On one end of the spectrum are carcinoids, which have such a favorable prognosis as tumors that they aren't historically considered a carcinoma. The term carcinoid suggests just a similarity to carcinomas. In fact, they are on the most favorable end of the neuroendocrine tumor spectrum. A typical carcinoid has a very slow growth rate, very few dividing cells, little to no chance of spread to lymph nodes, and a very high survival rate. An atypical carcinoid still has more dividing cells, a small but higher risk of lymph node involvement, and a generally quite favorable prognosis but not as excellent as for typical carcinoids. Both typical and atypical carcinoids are seen in a pretty even balance of men and women, with a much lower proportion of smokers than other lung cancers, and are often seen in younger patients, an average age in the 50s in many studies. In contrast, LCNEC and SCLC sit at the high grade end of the spectrum, with many rapidly dividing cells and a much less favorable prognosis. They also have a strong majority of men, up to 80-90% in some series, and are almost always seen in smokers.

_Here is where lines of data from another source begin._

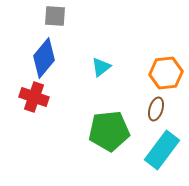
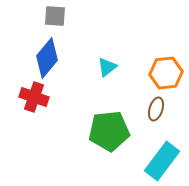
blue diamond: moved 3 px right
cyan triangle: moved 6 px right
cyan rectangle: moved 11 px down
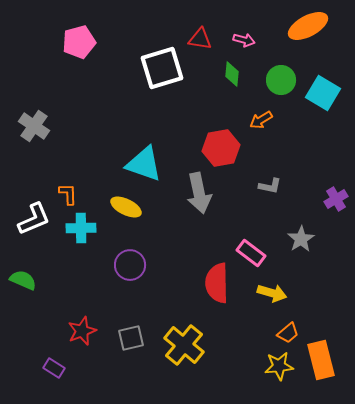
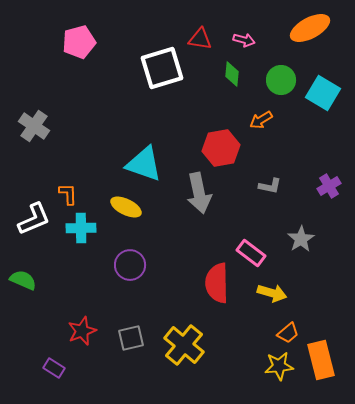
orange ellipse: moved 2 px right, 2 px down
purple cross: moved 7 px left, 13 px up
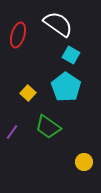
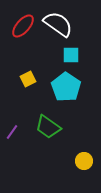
red ellipse: moved 5 px right, 9 px up; rotated 25 degrees clockwise
cyan square: rotated 30 degrees counterclockwise
yellow square: moved 14 px up; rotated 21 degrees clockwise
yellow circle: moved 1 px up
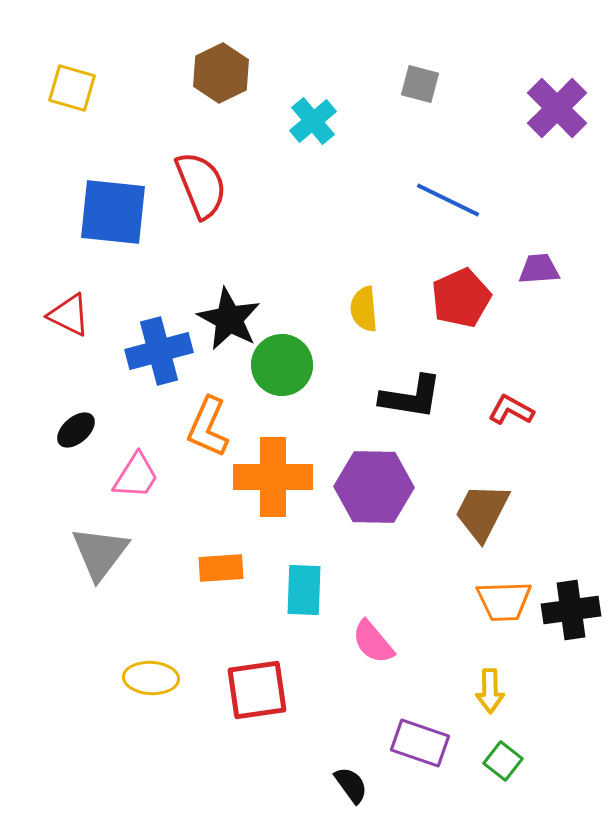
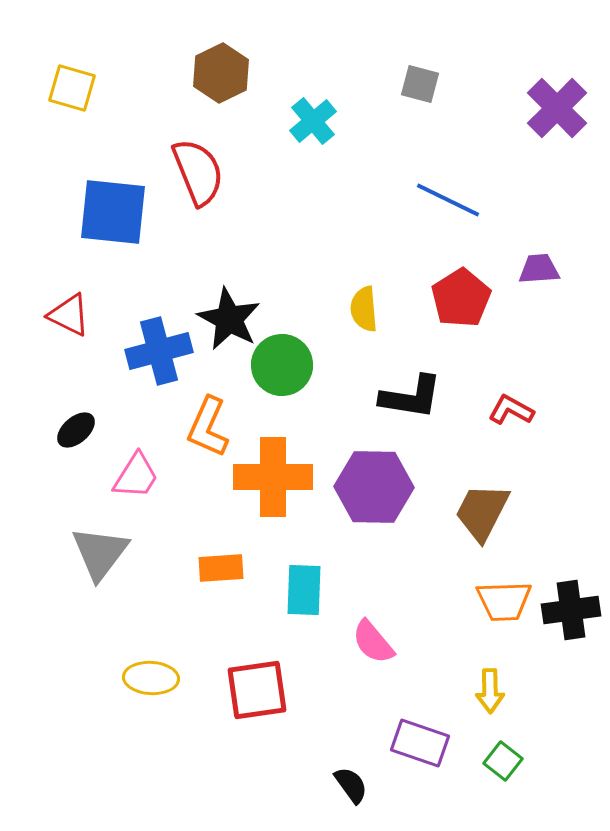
red semicircle: moved 3 px left, 13 px up
red pentagon: rotated 8 degrees counterclockwise
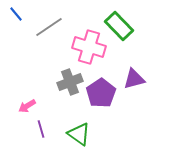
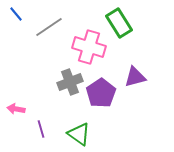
green rectangle: moved 3 px up; rotated 12 degrees clockwise
purple triangle: moved 1 px right, 2 px up
pink arrow: moved 11 px left, 3 px down; rotated 42 degrees clockwise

The difference at the time of making the diagnosis of LCNEC and SCLC is really the size of the cells, namely that SCLC has, you guessed it, small cells, while LCNEC has large cells (also termed non-small cell in oncology's ungainly lexicon). SCLC has been recognized for its fast tumor growth and strong tendency to spread distantly early in the disease course. In contrast, LCNEC hadn't really been broken out from other NSCLC types until the last few years, but a rather consistent picture has emerged from nearly all of the studies that examine it. They can be challenging to study because LCNEC tumors only account for about 3% of NSCLC, but the studies offer a near consensus view that LCNEC tumors have a prognosis that is clearly worse than other types of NSCLC, and a high risk of recurrence after surgery, even for stage I tumors, where many studies show a long-term survival of only around 30%, vs. an expected 70% range for other NSCLC stage I cancers after resection. Here's the results from one trial (abstract here) for 41 patients with stage I LCNEC compared with the results of 126 other patients with poorly differentiated stage I NSCLC tumors:

(click to enlarge)

In contrast, several trials show the survival of LCNEC tumors to be in the range of SCLC tumors. Here are the survival results from one study (abstract here) that showed a markedly superior survival for typical and atypical carcinoids (typical better than atypical), and LCNEC and SCLC clustered far below, both for all stages (figure on left) and for stage I tumors (on right):

So the question is what can we do about it. If SCLC happens to be detected at an early stage and surgery is performed, whether planned or because SCLC was not surpected, chemo is routinely recommended after surgery because of the high risk for distant spread. Similarly, while adjuvant chemo is often recommended for patients with resected stage II or IIIA NSCLC, it is not as consistently recommended for stage I patients. I would be considerably more likely to recommend adjuvant chemo for a stage I LCNEC than I would for most other NSCLC tumors. I have also recommended cisplatin/etoposide, a regimen routinely used for SCLC, in such cases, since LCNEC appears in many ways to be as similar to SCLC as NSCLC. For non-surgical stage III disease, the approach of cisplatin/etoposide plus radiation is an appropriate choice whether you're using it for NSCLC or SCLC-LD: it's essentially the same approach for both settings. For advanced disease, you could consider using a SCLC regimen, but thus far we've never seen any results to suggest that LCNEC should be treated more like SCLC than other NSCLC subtypes. It's fair to say that we're still learning the best ways to treat LCNEC, but thus far we know that we need to treat it aggressively to combat its own aggressive behavior.